BRIEF ::
Leaving out the pictures, output each record exactly as it stands.

Stored items:
■ ■ ■

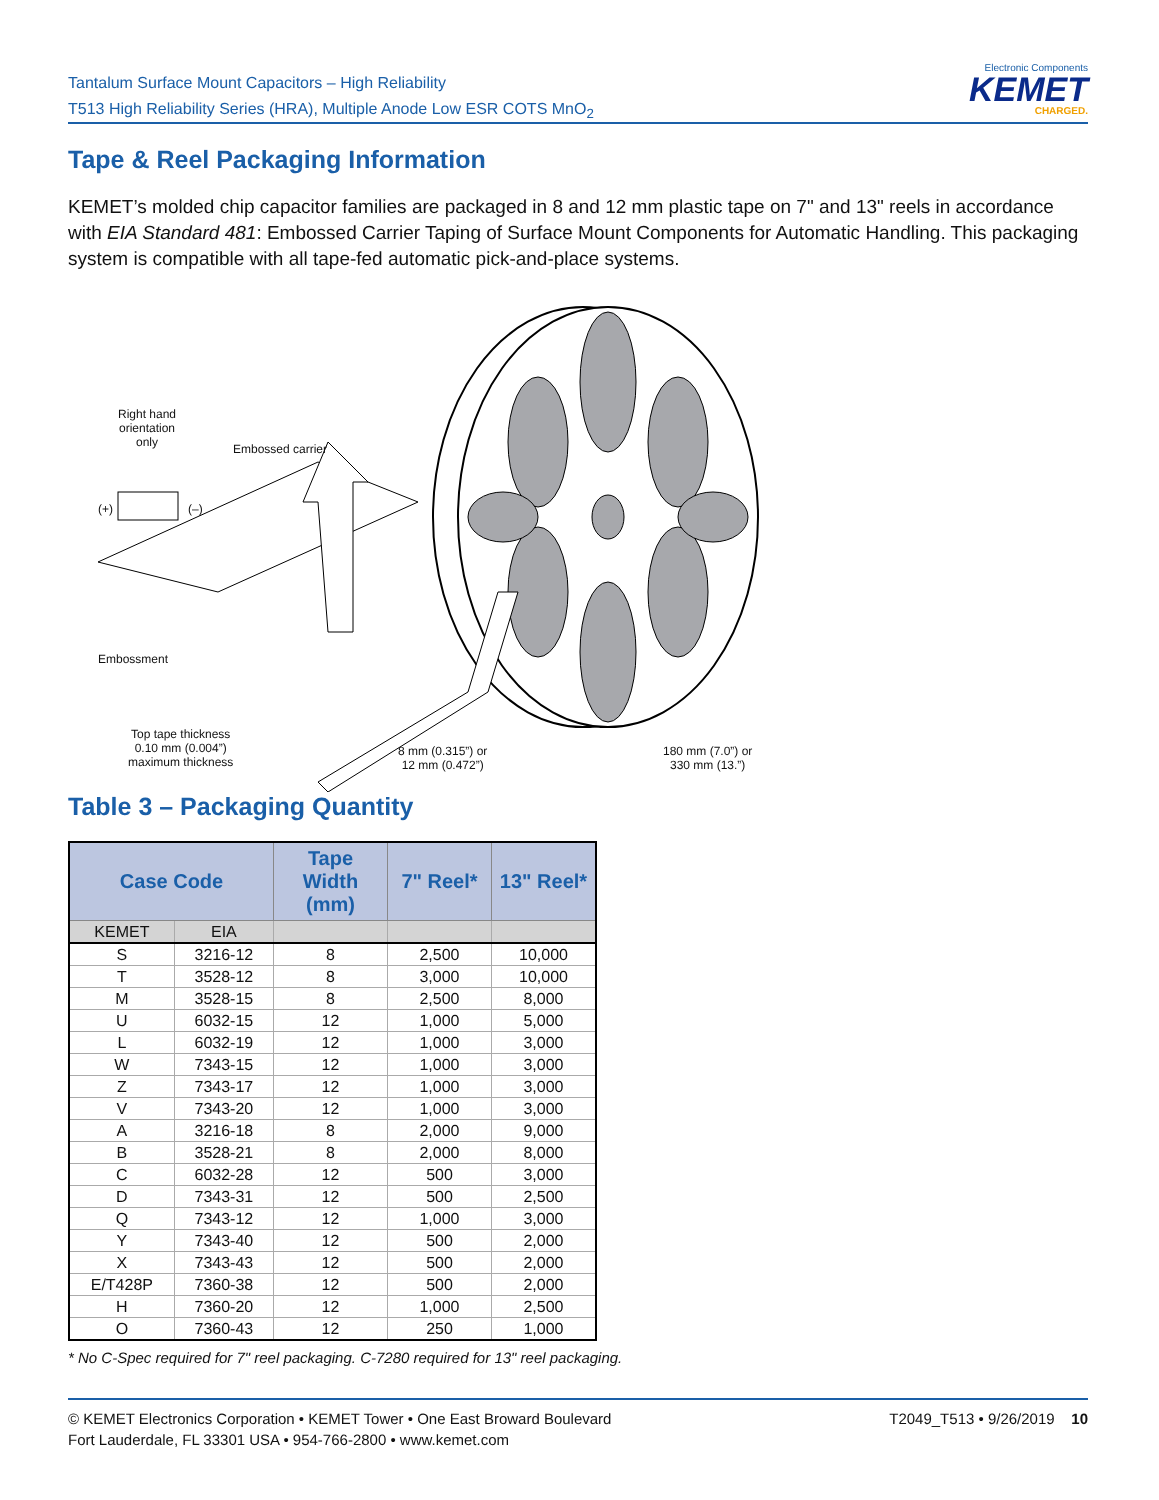Tantalum Surface Mount Capacitors – High Reliability
T513 High Reliability Series (HRA), Multiple Anode Low ESR COTS MnO<sub>2</sub>
Electronic Components
KEMET
CHARGED.
Tape & Reel Packaging Information
KEMET’s molded chip capacitor families are packaged in 8 and 12 mm plastic tape on 7" and 13" reels in accordance with EIA Standard 481: Embossed Carrier Taping of Surface Mount Components for Automatic Handling. This packaging system is compatible with all tape-fed automatic pick-and-place systems.
Right hand
orientation
only
Embossed carrier
(+) (–)
Embossment
Top tape thickness
0.10 mm (0.004”)
maximum thickness
8 mm (0.315”) or
12 mm (0.472”)
180 mm (7.0”) or
330 mm (13.”)
Table 3 – Packaging Quantity
| Case Code | | Tape Width (mm) | 7" Reel* | 13" Reel* |
| --- | --- | --- | --- | --- |
| KEMET | EIA | | | |
| S | 3216-12 | 8 | 2,500 | 10,000 |
| T | 3528-12 | 8 | 3,000 | 10,000 |
| M | 3528-15 | 8 | 2,500 | 8,000 |
| U | 6032-15 | 12 | 1,000 | 5,000 |
| L | 6032-19 | 12 | 1,000 | 3,000 |
| W | 7343-15 | 12 | 1,000 | 3,000 |
| Z | 7343-17 | 12 | 1,000 | 3,000 |
| V | 7343-20 | 12 | 1,000 | 3,000 |
| A | 3216-18 | 8 | 2,000 | 9,000 |
| B | 3528-21 | 8 | 2,000 | 8,000 |
| C | 6032-28 | 12 | 500 | 3,000 |
| D | 7343-31 | 12 | 500 | 2,500 |
| Q | 7343-12 | 12 | 1,000 | 3,000 |
| Y | 7343-40 | 12 | 500 | 2,000 |
| X | 7343-43 | 12 | 500 | 2,000 |
| E/T428P | 7360-38 | 12 | 500 | 2,000 |
| H | 7360-20 | 12 | 1,000 | 2,500 |
| O | 7360-43 | 12 | 250 | 1,000 |
* No C-Spec required for 7" reel packaging. C-7280 required for 13" reel packaging.
© KEMET Electronics Corporation • KEMET Tower • One East Broward Boulevard
Fort Lauderdale, FL 33301 USA • 954-766-2800 • www.kemet.com
T2049_T513 • 9/26/2019 10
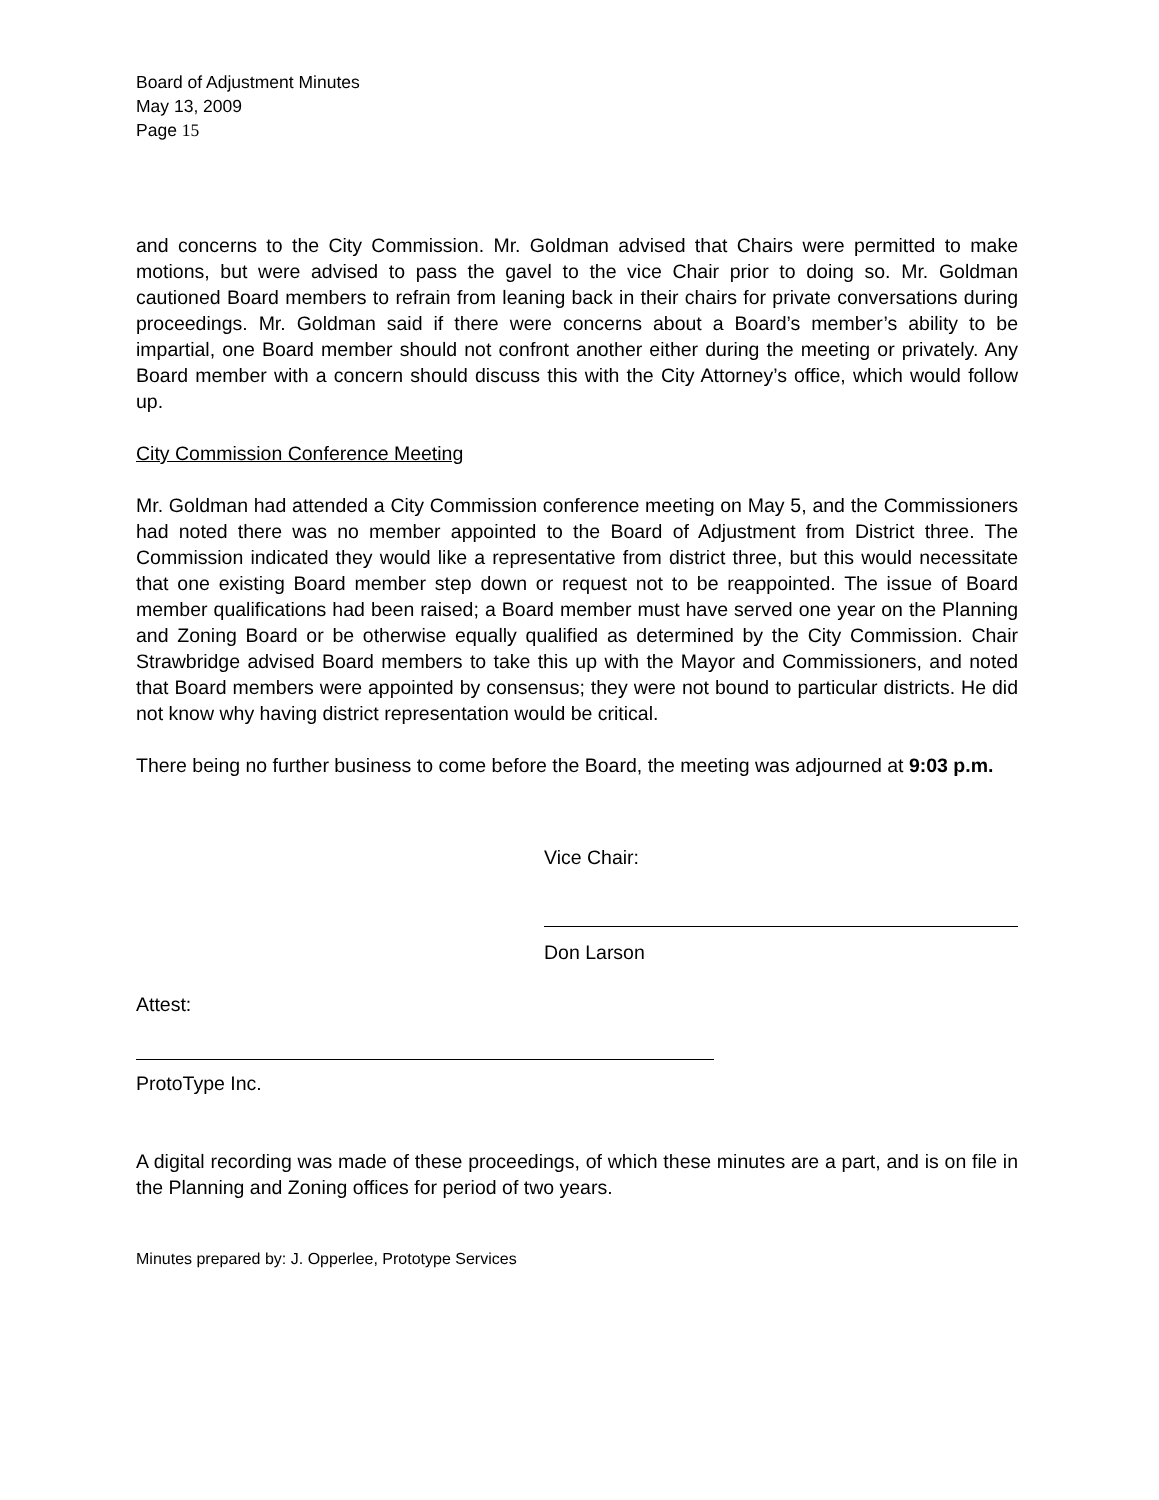Board of Adjustment Minutes
May 13, 2009
Page 15
and concerns to the City Commission. Mr. Goldman advised that Chairs were permitted to make motions, but were advised to pass the gavel to the vice Chair prior to doing so. Mr. Goldman cautioned Board members to refrain from leaning back in their chairs for private conversations during proceedings. Mr. Goldman said if there were concerns about a Board’s member’s ability to be impartial, one Board member should not confront another either during the meeting or privately. Any Board member with a concern should discuss this with the City Attorney’s office, which would follow up.
City Commission Conference Meeting
Mr. Goldman had attended a City Commission conference meeting on May 5, and the Commissioners had noted there was no member appointed to the Board of Adjustment from District three. The Commission indicated they would like a representative from district three, but this would necessitate that one existing Board member step down or request not to be reappointed. The issue of Board member qualifications had been raised; a Board member must have served one year on the Planning and Zoning Board or be otherwise equally qualified as determined by the City Commission. Chair Strawbridge advised Board members to take this up with the Mayor and Commissioners, and noted that Board members were appointed by consensus; they were not bound to particular districts. He did not know why having district representation would be critical.
There being no further business to come before the Board, the meeting was adjourned at 9:03 p.m.
Vice Chair:
Don Larson
Attest:
ProtoType Inc.
A digital recording was made of these proceedings, of which these minutes are a part, and is on file in the Planning and Zoning offices for period of two years.
Minutes prepared by: J. Opperlee, Prototype Services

■ ■ ■

SOLUTION TO THE EXERCISE ::
Tantalum Surface Mount Capacitors – High Reliability
T513 High Reliability Series (HRA), Multiple Anode Low ESR COTS MnO<sub>2</sub>
Electronic Components
KEMET
CHARGED.
Tape & Reel Packaging Information
KEMET’s molded chip capacitor families are packaged in 8 and 12 mm plastic tape on 7" and 13" reels in accordance with EIA Standard 481: Embossed Carrier Taping of Surface Mount Components for Automatic Handling. This packaging system is compatible with all tape-fed automatic pick-and-place systems.
Right hand
orientation
only
Embossed carrier
(+) (–)
Embossment
Top tape thickness
0.10 mm (0.004”)
maximum thickness
8 mm (0.315”) or
12 mm (0.472”)
180 mm (7.0”) or
330 mm (13.”)
Table 3 – Packaging Quantity
| Case Code | | Tape Width (mm) | 7" Reel* | 13" Reel* |
| --- | --- | --- | --- | --- |
| KEMET | EIA | | | |
| S | 3216-12 | 8 | 2,500 | 10,000 |
| T | 3528-12 | 8 | 3,000 | 10,000 |
| M | 3528-15 | 8 | 2,500 | 8,000 |
| U | 6032-15 | 12 | 1,000 | 5,000 |
| L | 6032-19 | 12 | 1,000 | 3,000 |
| W | 7343-15 | 12 | 1,000 | 3,000 |
| Z | 7343-17 | 12 | 1,000 | 3,000 |
| V | 7343-20 | 12 | 1,000 | 3,000 |
| A | 3216-18 | 8 | 2,000 | 9,000 |
| B | 3528-21 | 8 | 2,000 | 8,000 |
| C | 6032-28 | 12 | 500 | 3,000 |
| D | 7343-31 | 12 | 500 | 2,500 |
| Q | 7343-12 | 12 | 1,000 | 3,000 |
| Y | 7343-40 | 12 | 500 | 2,000 |
| X | 7343-43 | 12 | 500 | 2,000 |
| E/T428P | 7360-38 | 12 | 500 | 2,000 |
| H | 7360-20 | 12 | 1,000 | 2,500 |
| O | 7360-43 | 12 | 250 | 1,000 |
* No C-Spec required for 7" reel packaging. C-7280 required for 13" reel packaging.
© KEMET Electronics Corporation • KEMET Tower • One East Broward Boulevard
Fort Lauderdale, FL 33301 USA • 954-766-2800 • www.kemet.com
T2049_T513 • 9/26/2019 10
Board of Adjustment Minutes
May 13, 2009
Page 15
and concerns to the City Commission. Mr. Goldman advised that Chairs were permitted to make motions, but were advised to pass the gavel to the vice Chair prior to doing so. Mr. Goldman cautioned Board members to refrain from leaning back in their chairs for private conversations during proceedings. Mr. Goldman said if there were concerns about a Board’s member’s ability to be impartial, one Board member should not confront another either during the meeting or privately. Any Board member with a concern should discuss this with the City Attorney’s office, which would follow up.
City Commission Conference Meeting
Mr. Goldman had attended a City Commission conference meeting on May 5, and the Commissioners had noted there was no member appointed to the Board of Adjustment from District three. The Commission indicated they would like a representative from district three, but this would necessitate that one existing Board member step down or request not to be reappointed. The issue of Board member qualifications had been raised; a Board member must have served one year on the Planning and Zoning Board or be otherwise equally qualified as determined by the City Commission. Chair Strawbridge advised Board members to take this up with the Mayor and Commissioners, and noted that Board members were appointed by consensus; they were not bound to particular districts. He did not know why having district representation would be critical.
There being no further business to come before the Board, the meeting was adjourned at 9:03 p.m.
Vice Chair:
Don Larson
Attest:
ProtoType Inc.
A digital recording was made of these proceedings, of which these minutes are a part, and is on file in the Planning and Zoning offices for period of two years.
Minutes prepared by: J. Opperlee, Prototype Services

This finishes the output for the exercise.